Alain Turc, Contrôleur d’Etat, Mission Gestion publique Conseil
Michel Volle, Économiste, président du Club des maîtres d’ouvrage des systèmes d’information.                                                         

Jacky Richard a rappelé dans son article (NB : "La généralisation du contrôle de gestion", dans le même numéro de la revue) que le contrôle de gestion et la contractualisation sont nécessaires pour l’efficacité de la gestion publique et de la dépense de l’État dans le cadre d’un dialogue de gestion transparent. Le développement du contrôle de gestion, en responsabilisant davantage les gestionnaires publics, permettra de mieux appréhender les objectifs des politiques publiques et de mieux informer les usagers.

Le cadre défini par la LOLF oblige désormais l’Etat à tenir une comptabilité des recettes et dépenses budgétaires, une comptabilité générale de l’ensemble de ses opérations, et une analyse des coûts des actions engagées dans le cadre des programmes.

La qualité du système d’information (SI) conditionne le succès de cette évolution.

La mutation des SI doit accompagner la modernisation de la gestion

Tous les responsables  connaissent la difficulté de rassembler des données sur l’exécution d’un programme si, au-delà de l’approche par les coûts (combien a-t-on dépensé), l’on veut des informations physico-financières (combien, pour quoi faire?) voire une évaluation de l’impact (combien, pour quoi faire, au profit de qui, pour quel effet en retour ?).

Même si ces données existent - ce qui n’est pas toujours le cas - elles ne sont pas toujours mobilisables facilement, ou elles sont souvent incohérentes. Cela peut constituer un obstacle à une gestion transparente ou à des actions de modernisation. Ainsi, les difficultés d’application de la RCB en France, dans les années 70, tiennent pour une part  aux insuffisances du SI de l’époque par rapport aux objectifs du dispositif.

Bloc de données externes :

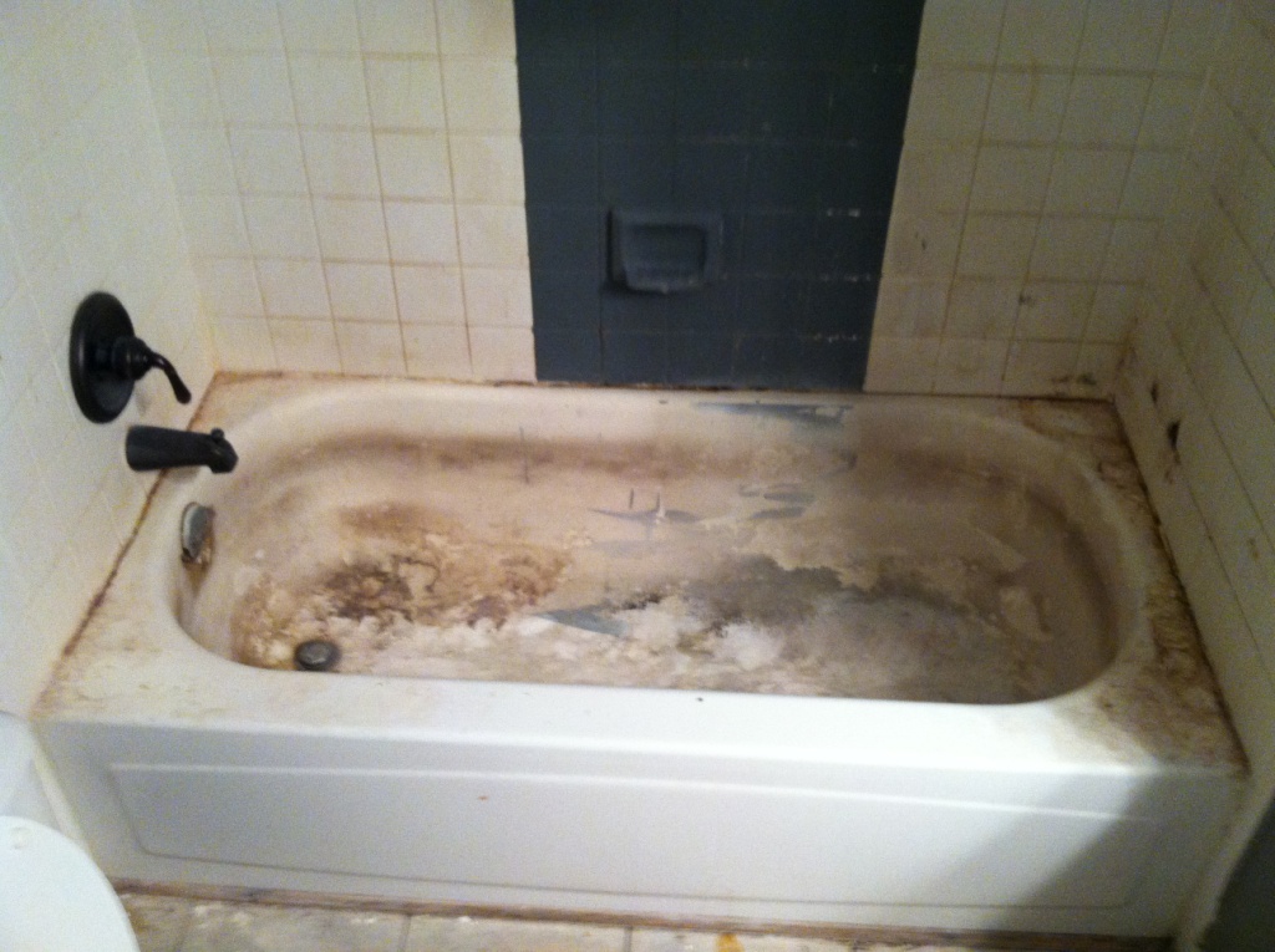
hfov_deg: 52.7
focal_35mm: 35
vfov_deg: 40.6
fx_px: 1287
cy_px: 476
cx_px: 638
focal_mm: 3.85
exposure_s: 1/15
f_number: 2.8
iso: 320
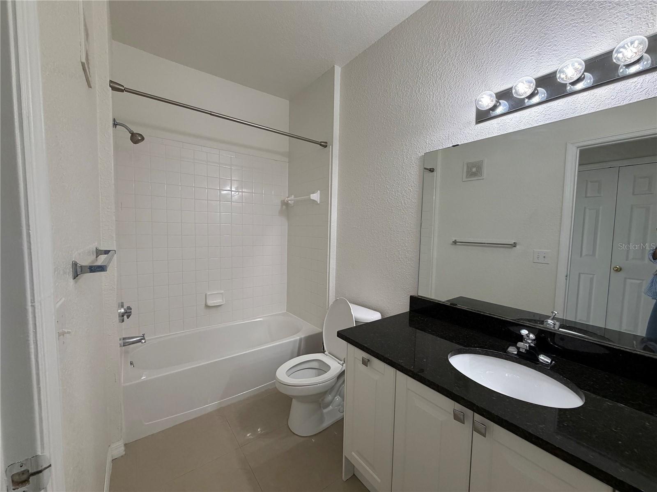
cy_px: 246
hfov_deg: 102.1
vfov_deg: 85.7
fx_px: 266
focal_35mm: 14
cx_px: 328
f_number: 2.2
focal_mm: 2.22
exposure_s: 1/120
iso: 250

C’est pourquoi, dans le public comme dans le privé, les grands programmes de modernisation ou les grands changements structurels sont aujourd’hui accompagnés, voire préparés, par un refonte complète des SI.

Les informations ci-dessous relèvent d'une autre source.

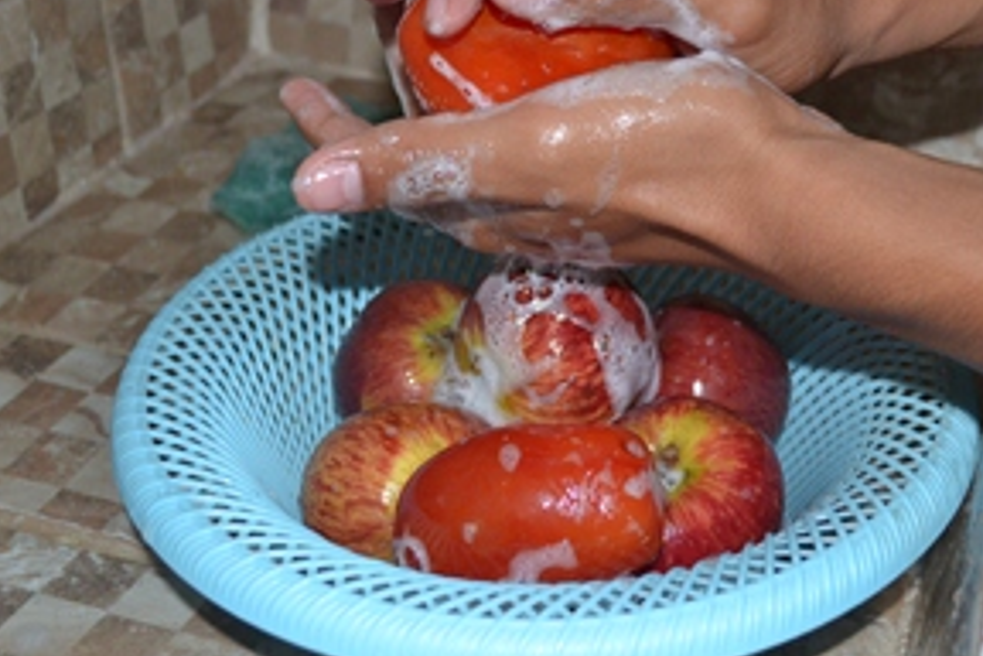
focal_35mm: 56
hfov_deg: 35.5
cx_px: 604
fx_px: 1529
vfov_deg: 24.1
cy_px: 244
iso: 800
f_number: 4
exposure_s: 1/100
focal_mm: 24
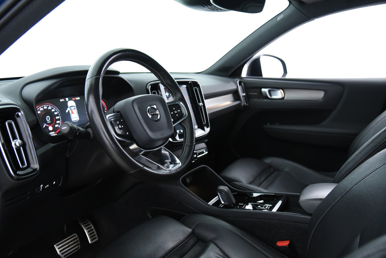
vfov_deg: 42.3
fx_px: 332
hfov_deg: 60.3
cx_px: 192
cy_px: 132
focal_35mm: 31
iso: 4000
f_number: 4
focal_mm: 30
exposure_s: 1/25
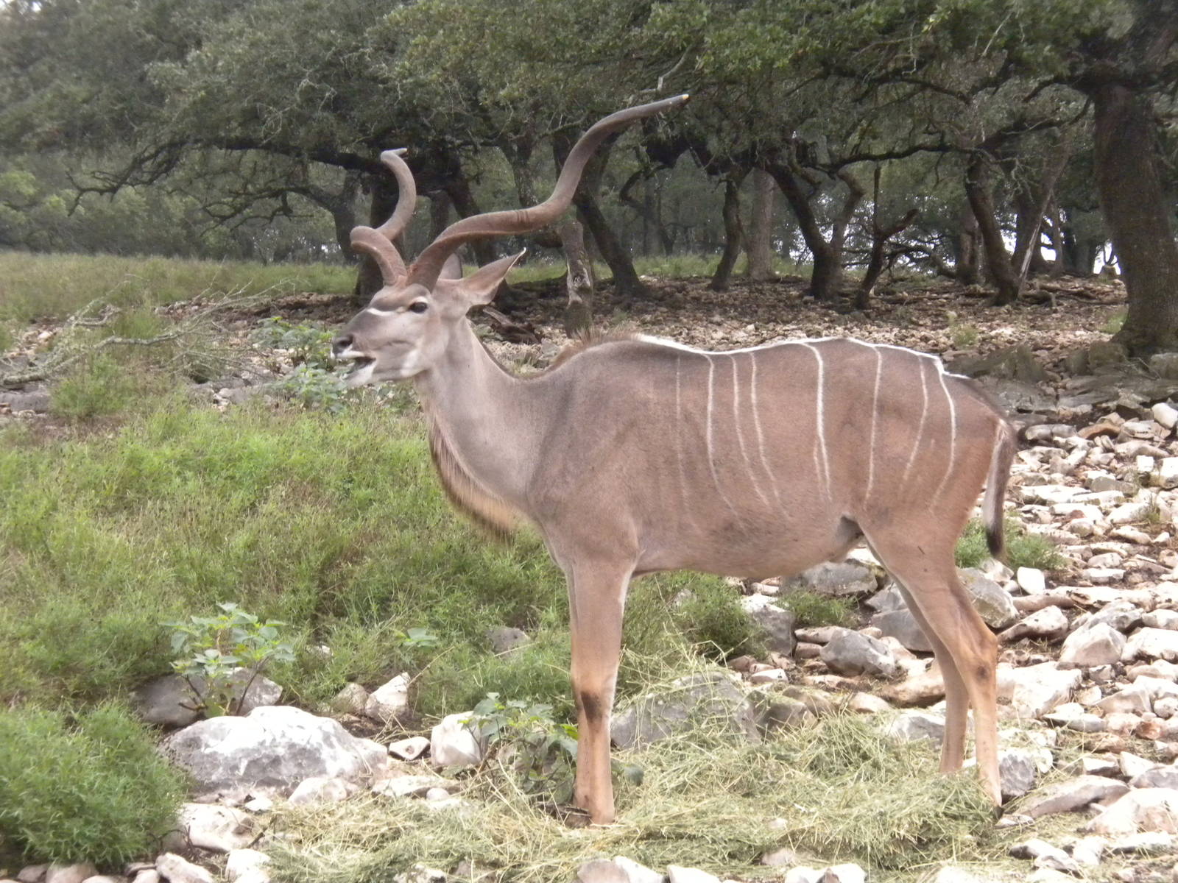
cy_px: 442
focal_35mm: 85
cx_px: 589
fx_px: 2893
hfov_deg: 23.0
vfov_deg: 17.4
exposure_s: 1/235
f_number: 5.1
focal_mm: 15
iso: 400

En effet, tout SI doit d’une part fournir aux gestionnaires  de base  l’information nécessaire à leurs tâches, d’autre part alimenter le système d’aide à la décision (SIAD) qui donne aux dirigeants une vue d’ensemble sur le fonctionnement de l’organisme, sa position par rapport aux objectifs, ainsi que sur les principaux risques. Si une modification majeure du cadre ou des règles de gestion ne se traduisait pas dans l’organisation du SI et du SIAD, cela causerait un surtravail pour les gestionnaires, compliquerait le dialogue avec les dirigeants et contraindrait ces derniers à décider à partir d’une vision partielle ou déformée de la réalité.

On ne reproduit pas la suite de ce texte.